Read the data below. Every line holding the string "segments" must be copied.

Items listed in a dataset

↓↓↓

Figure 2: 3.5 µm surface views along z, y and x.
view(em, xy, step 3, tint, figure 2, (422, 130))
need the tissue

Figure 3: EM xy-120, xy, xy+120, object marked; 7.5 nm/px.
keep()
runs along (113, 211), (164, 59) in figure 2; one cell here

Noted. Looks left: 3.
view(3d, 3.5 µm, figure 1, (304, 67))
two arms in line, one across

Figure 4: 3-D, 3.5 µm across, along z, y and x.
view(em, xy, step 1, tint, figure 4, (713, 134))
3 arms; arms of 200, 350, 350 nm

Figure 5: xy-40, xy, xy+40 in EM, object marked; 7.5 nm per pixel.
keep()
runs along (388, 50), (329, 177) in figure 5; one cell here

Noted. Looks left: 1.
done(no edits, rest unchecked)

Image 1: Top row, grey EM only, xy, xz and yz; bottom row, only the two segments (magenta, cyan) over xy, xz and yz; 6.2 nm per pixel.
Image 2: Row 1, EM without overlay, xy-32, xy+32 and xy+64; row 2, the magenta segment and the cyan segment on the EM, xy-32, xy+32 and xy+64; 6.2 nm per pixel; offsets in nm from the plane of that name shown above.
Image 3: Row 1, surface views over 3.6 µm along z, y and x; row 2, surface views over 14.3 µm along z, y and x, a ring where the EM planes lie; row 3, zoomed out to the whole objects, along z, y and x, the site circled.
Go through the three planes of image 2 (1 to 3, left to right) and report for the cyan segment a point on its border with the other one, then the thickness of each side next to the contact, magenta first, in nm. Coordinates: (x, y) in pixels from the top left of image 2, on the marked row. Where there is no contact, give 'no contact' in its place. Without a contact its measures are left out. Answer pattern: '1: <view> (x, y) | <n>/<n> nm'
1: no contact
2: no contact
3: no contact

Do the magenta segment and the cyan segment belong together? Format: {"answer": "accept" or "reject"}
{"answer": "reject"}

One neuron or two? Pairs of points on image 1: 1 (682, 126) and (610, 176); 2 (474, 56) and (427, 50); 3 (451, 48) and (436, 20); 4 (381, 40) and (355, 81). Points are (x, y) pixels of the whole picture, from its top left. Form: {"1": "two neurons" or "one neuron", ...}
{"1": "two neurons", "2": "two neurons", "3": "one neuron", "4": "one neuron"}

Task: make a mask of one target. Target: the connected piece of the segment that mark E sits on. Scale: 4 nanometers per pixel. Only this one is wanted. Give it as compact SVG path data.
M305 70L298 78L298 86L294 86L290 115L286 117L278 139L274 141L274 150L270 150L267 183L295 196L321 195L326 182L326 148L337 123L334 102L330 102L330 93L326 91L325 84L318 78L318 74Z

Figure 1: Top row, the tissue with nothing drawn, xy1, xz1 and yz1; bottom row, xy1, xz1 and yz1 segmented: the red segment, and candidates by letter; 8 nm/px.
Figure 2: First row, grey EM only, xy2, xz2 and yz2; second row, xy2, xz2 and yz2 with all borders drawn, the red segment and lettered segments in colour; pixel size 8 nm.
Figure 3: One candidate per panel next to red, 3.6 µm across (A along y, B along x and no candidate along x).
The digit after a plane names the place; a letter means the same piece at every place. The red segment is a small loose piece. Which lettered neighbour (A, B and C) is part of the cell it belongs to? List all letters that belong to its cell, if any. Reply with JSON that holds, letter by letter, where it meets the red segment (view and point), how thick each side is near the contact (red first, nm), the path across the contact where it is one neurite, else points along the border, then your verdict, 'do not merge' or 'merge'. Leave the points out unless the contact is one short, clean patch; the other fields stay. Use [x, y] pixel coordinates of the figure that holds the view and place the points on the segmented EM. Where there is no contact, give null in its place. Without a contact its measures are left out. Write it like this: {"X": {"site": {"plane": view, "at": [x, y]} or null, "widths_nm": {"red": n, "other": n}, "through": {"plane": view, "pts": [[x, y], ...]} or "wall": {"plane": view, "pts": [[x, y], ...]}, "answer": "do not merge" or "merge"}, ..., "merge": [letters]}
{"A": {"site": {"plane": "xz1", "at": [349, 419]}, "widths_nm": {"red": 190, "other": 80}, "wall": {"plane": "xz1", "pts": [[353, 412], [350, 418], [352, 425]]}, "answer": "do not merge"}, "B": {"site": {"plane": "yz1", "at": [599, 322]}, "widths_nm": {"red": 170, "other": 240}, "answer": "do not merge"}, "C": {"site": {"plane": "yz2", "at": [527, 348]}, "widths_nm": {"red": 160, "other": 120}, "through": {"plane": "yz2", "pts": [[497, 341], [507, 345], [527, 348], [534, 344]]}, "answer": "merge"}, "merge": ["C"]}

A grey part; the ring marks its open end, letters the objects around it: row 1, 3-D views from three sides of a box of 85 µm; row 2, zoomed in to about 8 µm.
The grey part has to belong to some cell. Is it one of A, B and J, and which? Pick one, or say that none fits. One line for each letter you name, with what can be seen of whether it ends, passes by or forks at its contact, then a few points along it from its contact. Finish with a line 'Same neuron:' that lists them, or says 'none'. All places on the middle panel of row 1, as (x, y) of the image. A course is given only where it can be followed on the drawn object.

↑↑↑

OUTPUT FOR THIS EXERCISE
Image 1: Top row, grey EM only, xy, xz and yz; bottom row, only the two segments (magenta, cyan) over xy, xz and yz; 6.2 nm per pixel.
Figure 2: First row, grey EM only, xy2, xz2 and yz2; second row, xy2, xz2 and yz2 with all borders drawn, the red segment and lettered segments in colour; pixel size 8 nm.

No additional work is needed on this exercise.